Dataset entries
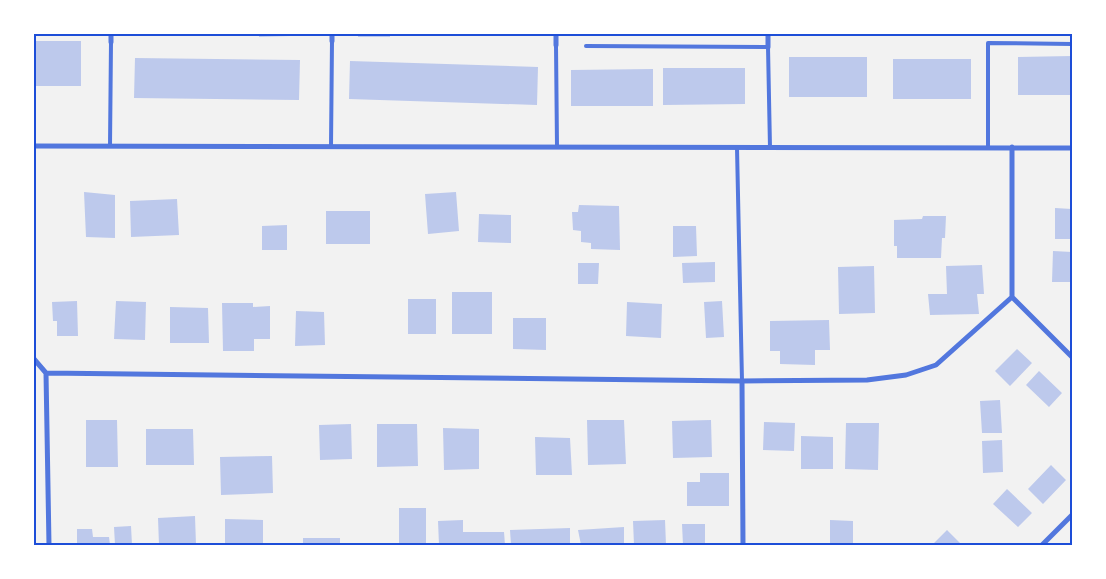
<svg xmlns="http://www.w3.org/2000/svg" width="1106" height="579" font-family="Overpass,sans-serif">
<rect width="100%" height="100%" fill="#f2f2f2"/>
<path fill="#bdc9ec" d="M259,34H290V36L259,37Z
M358,34H390V37H358Z
M34,41H81V86H34Z
M1072,56V95H1018V57Z
M789,57H867V97H789Z
M135,58L300,60L299,100L134,98Z
M893,59H971V99H893Z
M350,61L538,67L537,105L349,99Z
M663,68H745V104L663,105Z
M653,69V106H571V70Z
M84,192L115,195V238L86,237Z
M456,192L459,231L428,234L425,194Z
M177,199L179,235L131,237L130,201Z
M579,205L619,206L620,250L591,249V243L581,242V231L573,230L572,212H578Z
M1055,208L1072,209V239H1055Z
M326,211H370V244H326Z
M479,214L511,215V243L478,242Z
M923,216H946L945,238H942L941,258H897V246H894V220L922,219Z
M287,225V250H262V226Z
M673,226H696L697,256L673,257Z
M1053,251L1072,252V282H1052Z
M715,262V282L683,283L682,263Z
M578,263H599L598,284H578Z
M982,265L984,294H977L979,314L930,315L928,294H947L946,266Z
M874,266L875,313L839,314L838,267Z
M452,292H492V334H452Z
M408,299H436V334H408Z
M77,301L78,336H57V321H53L52,302Z
M116,301L146,302L145,340L114,339Z
M722,301L724,337L706,338L704,302Z
M627,302L662,304L661,338L626,336Z
M222,303H253V307L270,306V339H254V351H223Z
M170,307L208,308L209,343H170Z
M296,311L324,312L325,345L295,346Z
M513,318H546V350L513,349Z
M829,320L830,350H815V365L780,364V351H770V321Z
M1017,349L1032,363L1010,386L995,371Z
M1039,371L1062,393L1049,407L1026,385Z
M1000,400L1002,433H982L980,401Z
M86,420H117L118,467H86Z
M587,420H624L626,464L588,465Z
M711,420L712,457L673,458L672,421Z
M764,422L795,423L794,451L763,450Z
M846,423H879L878,470L845,469Z
M351,424L352,459L320,460L319,425Z
M377,424H417L418,466L377,467Z
M443,428L479,429V469L444,470Z
M146,429H193L194,465H146Z
M801,436L833,437V469H801Z
M535,437L570,438L572,475H536Z
M1002,440L1003,472L983,473L982,441Z
M272,456L273,493L221,495L220,457Z
M1051,465L1066,480L1043,504L1028,489Z
M700,473H729V506H687V482H700Z
M1007,489L1032,513L1018,527L993,504Z
M399,508H426V545H399Z
M195,516L196,545H159L158,518Z
M225,519L263,520V545H225Z
M463,520V532H504L505,545H439L438,521Z
M665,520L666,545H634L633,521Z
M830,520L853,521V545H830Z
M682,524H705V545H683Z
M131,526L132,545H115L114,527Z
M624,527V545H581L578,530Z
M570,528V545H511L510,530Z
M77,529H92L93,537H109L110,545H77Z
M947,530L960,543L958,545H932Z
M303,538H340V545H303Z"/>
<g fill="none" stroke-linecap="round" stroke-linejoin="round">
<path stroke="#5277de" stroke-width="4" d="M556,45L557,147
M586,46L768,47L770,148
M110,146L111,42
M331,146L332,41
M988,147V43L1072,44
M737,148L742,381"/>
<path stroke="#5277de" stroke-width="5" d="M332,41V34
M111,42V34
M556,45V34
M768,47V34
M34,146L1072,148
M1012,147V297L1072,357
M34,359L46,373L742,381L743,545
M46,373L49,545
M742,381L867,380L906,375L936,365L1012,297
M1042,545L1072,515"/>
</g>
<rect width="1106" height="579" fill="none" stroke="#ffffff" stroke-width="70"/>
<rect x="35" y="35" width="1036" height="509" fill="none" stroke="#1d4ed8" stroke-width="2"/>
</svg>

• [HOW TO COMPLETE THIS TASK]:
All that should be written out is the stretch of lines above between the one holding "M627,302L662,304L661,338L626,336Z" and the one holding "M711,420L712,457L673,458L672,421Z", inclusive, exactly as given.

• [OUTPUT FOR THIS EXERCISE]:
M627,302L662,304L661,338L626,336Z
M222,303H253V307L270,306V339H254V351H223Z
M170,307L208,308L209,343H170Z
M296,311L324,312L325,345L295,346Z
M513,318H546V350L513,349Z
M829,320L830,350H815V365L780,364V351H770V321Z
M1017,349L1032,363L1010,386L995,371Z
M1039,371L1062,393L1049,407L1026,385Z
M1000,400L1002,433H982L980,401Z
M86,420H117L118,467H86Z
M587,420H624L626,464L588,465Z
M711,420L712,457L673,458L672,421Z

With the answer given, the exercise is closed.